O Exército Brasileiro não era republicano

 

                 Anos depois, pintaram um quadro da "proclamação".  Observe  a ausência do povo.

    Em relação à quartelada de 15 de novembro de 1889, nem mesmo se pode dizer, com veracidade, que o Exército era então maciçamente republicano. As Forças Armadas do Império – que se haviam coberto de glória nos campos de batalha da Guerra do Paraguai – eram majoritariamente monarquistas. O próprio Marechal Deodoro da Fonseca escrevera ao sobrinho, Clodoaldo da Fonseca, em carta de 30 de setembro de 1888, pouco mais de um ano antes de proclamar a República:

      “República no Brasil é coisa impossível porque será verdadeira desgraça. Os brasileiros estão e estarão muito mal-educados para republicanos. O único sustentáculo do nosso Brasil é a Monarquia; se mal com ela, pior sem ela [...] Não te metas em questões republicanas, porquanto República no Brasil e desgraça completa é a mesma coisa.”

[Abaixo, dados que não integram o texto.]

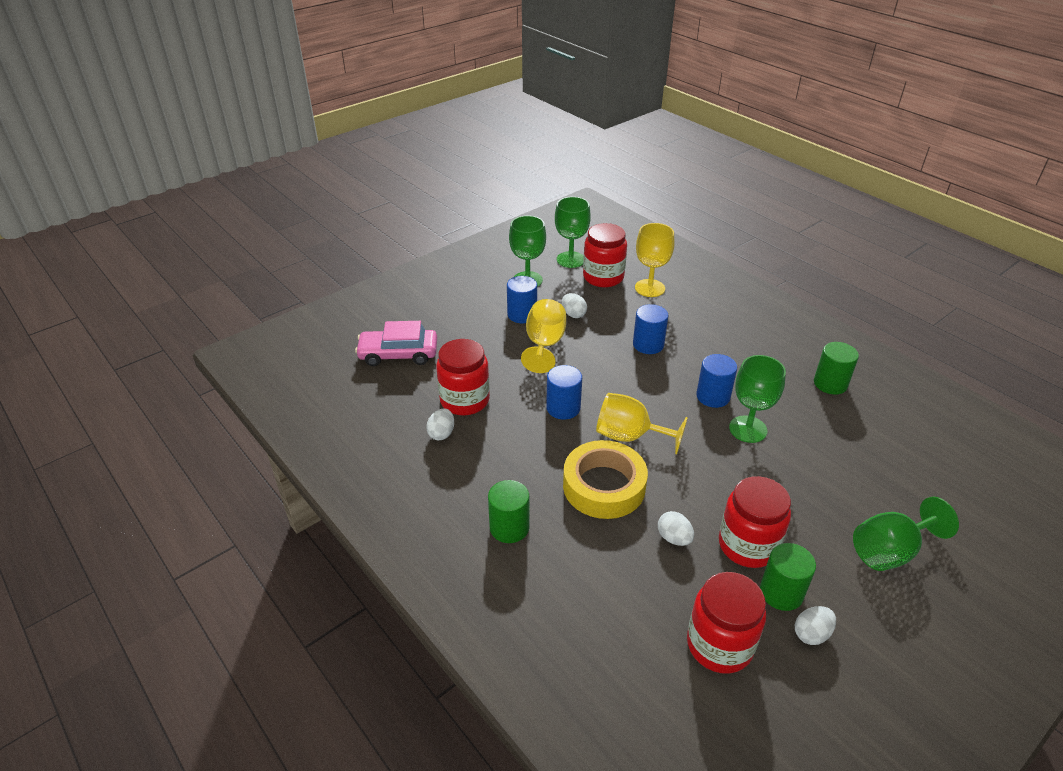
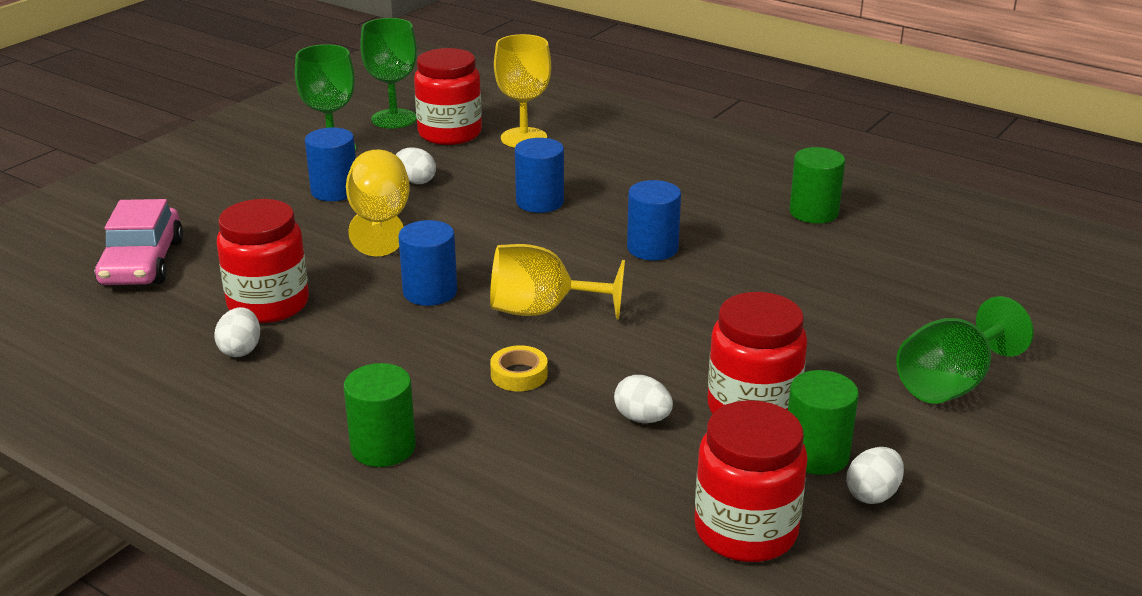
camera: 15 degrees left, 10 degrees down
(398, 354) = (142, 263): pink car -> pink car turned 75 degrees counterclockwise
(604, 486) = (519, 374): yellow tape -> yellow tape, size x0.44
(748, 429) = (713, 278): green goblet -> none

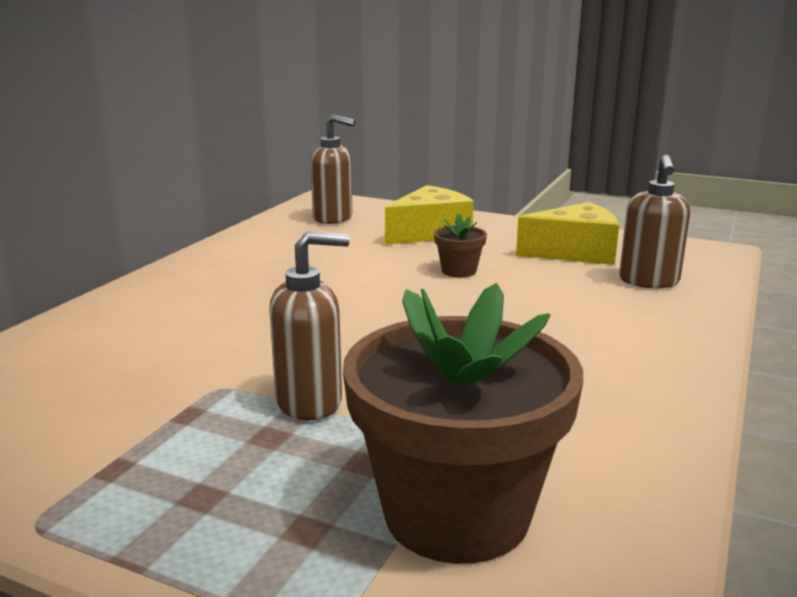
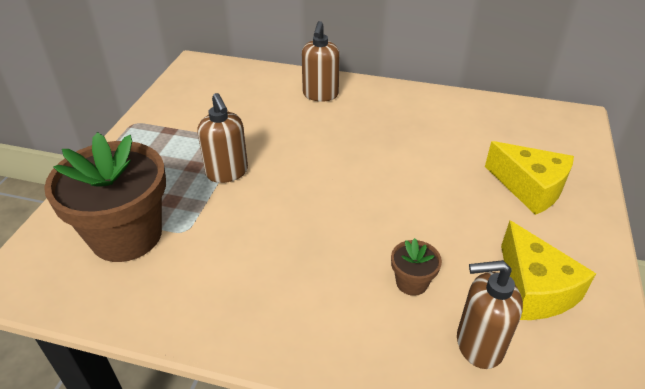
camera: 80 degrees right, 20 degrees up
(333, 218) = (531, 131): brown soap dispenser -> brown soap dispenser (320, 95)
(459, 271) = (444, 212): brown flower pot -> brown flower pot (412, 282)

     Deodoro não pretendia derrubar a Monarquia ao se colocar à frente das tropas amotinadas no Campo de Santana. Sua intenção era apenas forçar a substituição do Ministério Liberal, chefiado pelo Visconde de Ouro Preto, contra o qual o Exército alegava sérios agravos. Tanto isto é verdade que, ao adentrar o Quartel-General, em que estavam instalados Ouro Preto e seus Ministros, o velho Marechal não gritou “Viva a República!” – como consta na historiografia oficial –, mas sim bradou “Viva Sua Majestade o Imperador!”.

     Foi somente na tarde daquele fatídico dia 15 que Deodoro, então praticamente moribundo, acabou aceitando a deposição do Imperador Dom Pedro II, e o fez a muito contragosto, instado pelas mentiras dos líderes republicanos, seus aliados no golpe de Estado. Seu irmão, o Marechal Hermes da Fonseca, que comandava as tropas na Província da Bahia, relutou muito em aceitar o fim da Monarquia, e apenas reconheceu o novo regime no dia 18 de novembro, depois de ser informado de que a Família Imperial Brasileira havia partido para o seu injusto e penoso exílio na Europa.

(Baseado em trecho do livro “Parlamentarismo, sim! Mas à brasileira: com Monarca e Poder Moderador eficaz e paternal”, escrito pelo Professor Doutor Armando Alexandre dos Santos).